We propose a novel data-driven matching cost for dense correspondence based on sparse theory. The ability of sparse coding to selectively express the sources of influence on stereo images allows us to learn a discriminative dictionary. The dictionary learning process is incorporated with discriminative learning and weighted sparse coding to enhance the discrimination of sparse coefficients and weaken the influence of radiometric changes. Then, the sparse representations over the learned discriminative dictionary are utilized to measure the dissimilarity between image patches. Semi-global cost aggregation and postprocessings are finally enforced to further improve the matching accuracy. Extensive experimental comparisons demonstrate that: the proposed matching cost outperforms traditional matching costs, the discriminative dictionary learning model is more suitable than previous dictionary learning models for stereo matching, and the proposed stereo method ranks the third place on the Middlebury benchmark v3 in quarter resolution up to the submitting, and achieves the best accuracy on 30 classic stereo images. (C) 2017 Elsevier Ltd. All rights reserved.

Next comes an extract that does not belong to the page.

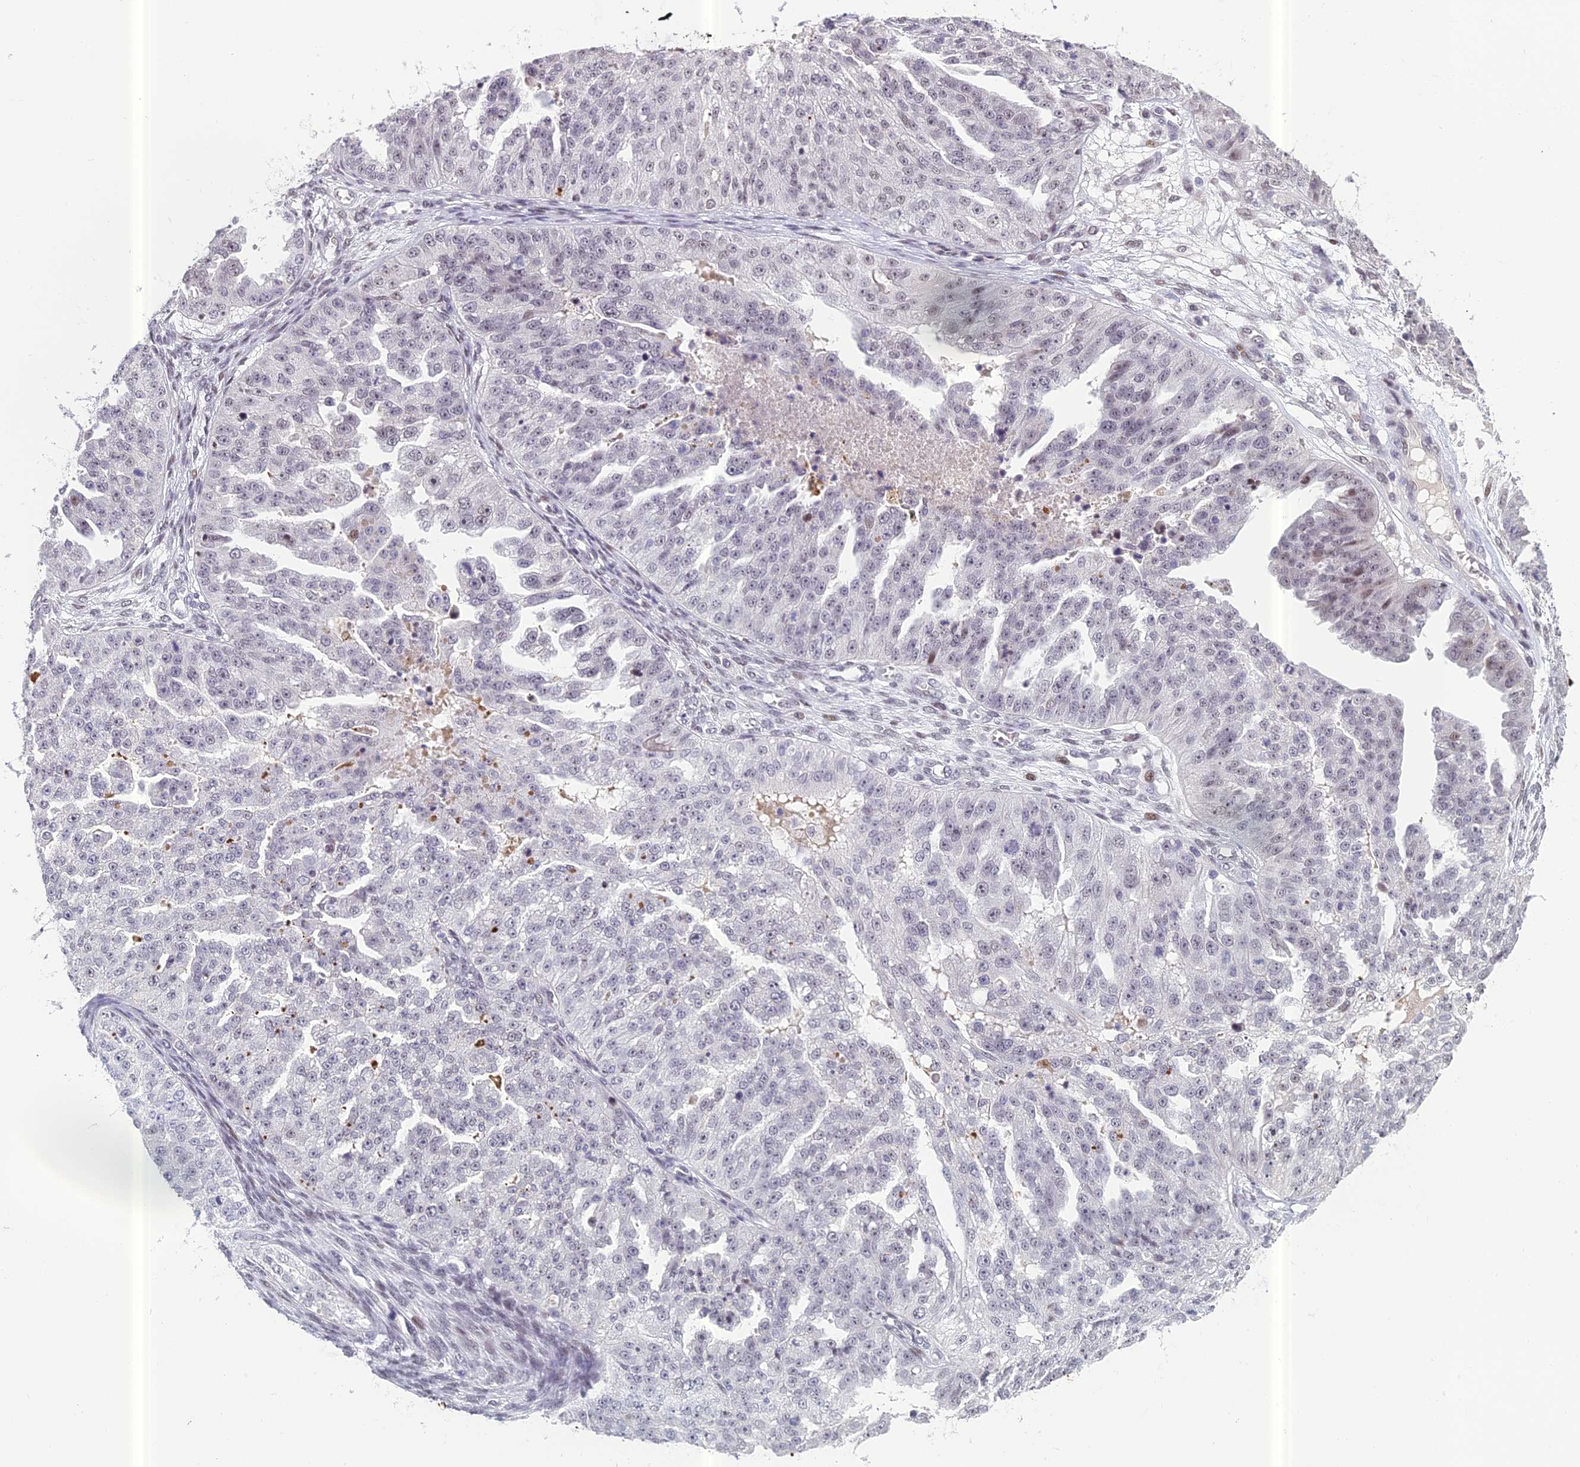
{"staining": {"intensity": "negative", "quantity": "none", "location": "none"}, "tissue": "ovarian cancer", "cell_type": "Tumor cells", "image_type": "cancer", "snomed": [{"axis": "morphology", "description": "Cystadenocarcinoma, serous, NOS"}, {"axis": "topography", "description": "Ovary"}], "caption": "Tumor cells are negative for brown protein staining in ovarian cancer. (Stains: DAB (3,3'-diaminobenzidine) IHC with hematoxylin counter stain, Microscopy: brightfield microscopy at high magnification).", "gene": "RGS17", "patient": {"sex": "female", "age": 58}}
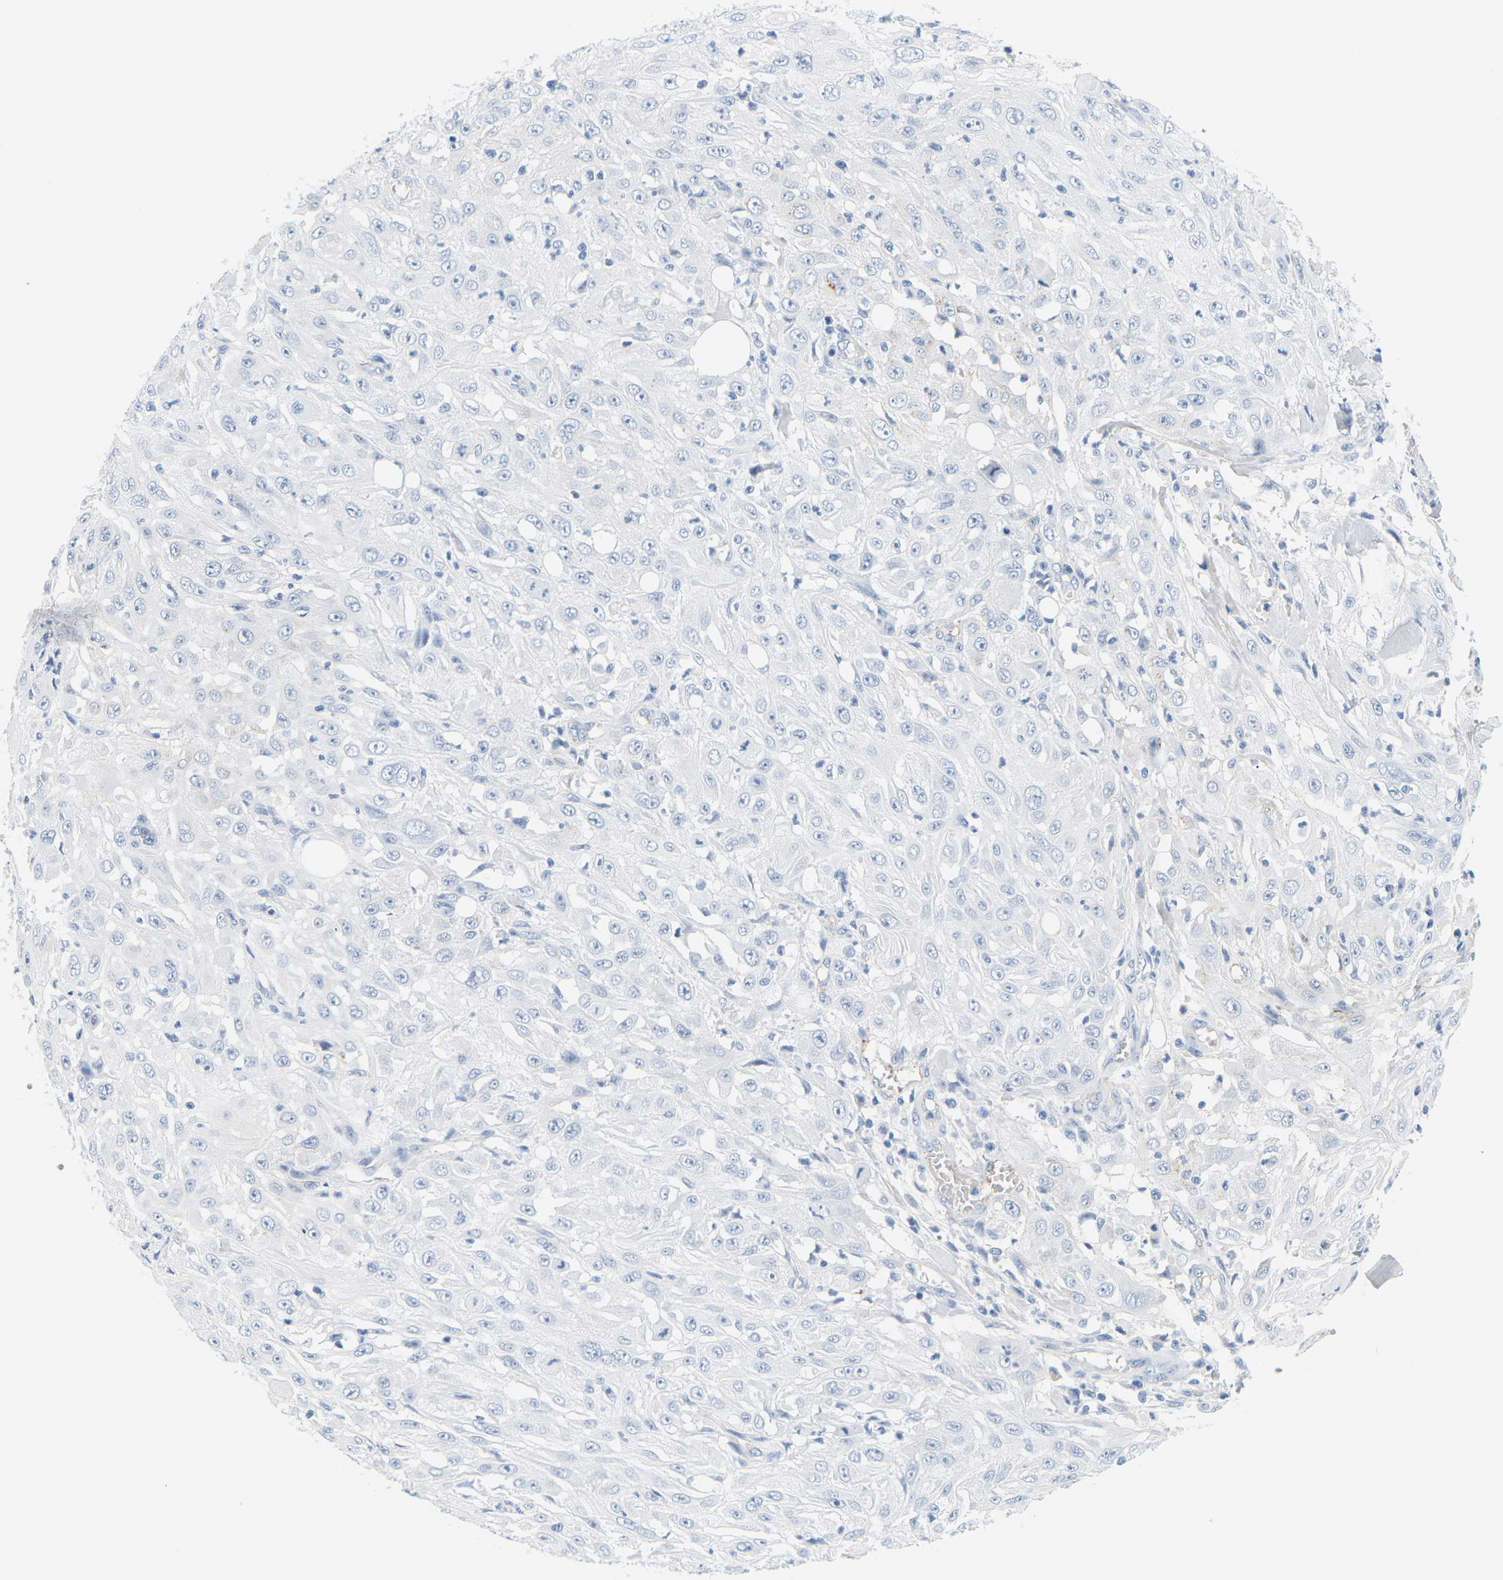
{"staining": {"intensity": "negative", "quantity": "none", "location": "none"}, "tissue": "skin cancer", "cell_type": "Tumor cells", "image_type": "cancer", "snomed": [{"axis": "morphology", "description": "Squamous cell carcinoma, NOS"}, {"axis": "morphology", "description": "Squamous cell carcinoma, metastatic, NOS"}, {"axis": "topography", "description": "Skin"}, {"axis": "topography", "description": "Lymph node"}], "caption": "Immunohistochemistry of human squamous cell carcinoma (skin) displays no expression in tumor cells.", "gene": "APOB", "patient": {"sex": "male", "age": 75}}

机译:我们提出了一种基于稀疏理论的密集对应的新型数据驱动匹配成本。稀疏编码选择性地表达对立体图像的影响源的能力允许我们学习判别词典。字典学习过程与鉴别的学习和加权稀疏编码结合在一起,以增强稀疏系数的辨别,并削弱辐射变化的影响。然后,利用来自学习鉴别性词典的稀疏表示来测量图像斑块之间的不相似性。最终强制执行半全局成本聚集和后处理,以进一步提高匹配的准确性。广泛的实验比较表明:提出的匹配成本优于传统的匹配成本,鉴别性词典学习模型比先前的立体声匹配更适合于先前的字典学习模型,并且所提出的立体声方法在四分之一分辨率中排名第三位。四分之一分辨率提交,并在30个经典立体图像上实现最佳准确性。 (c)2017 Elsevier Ltd.保留所有权利。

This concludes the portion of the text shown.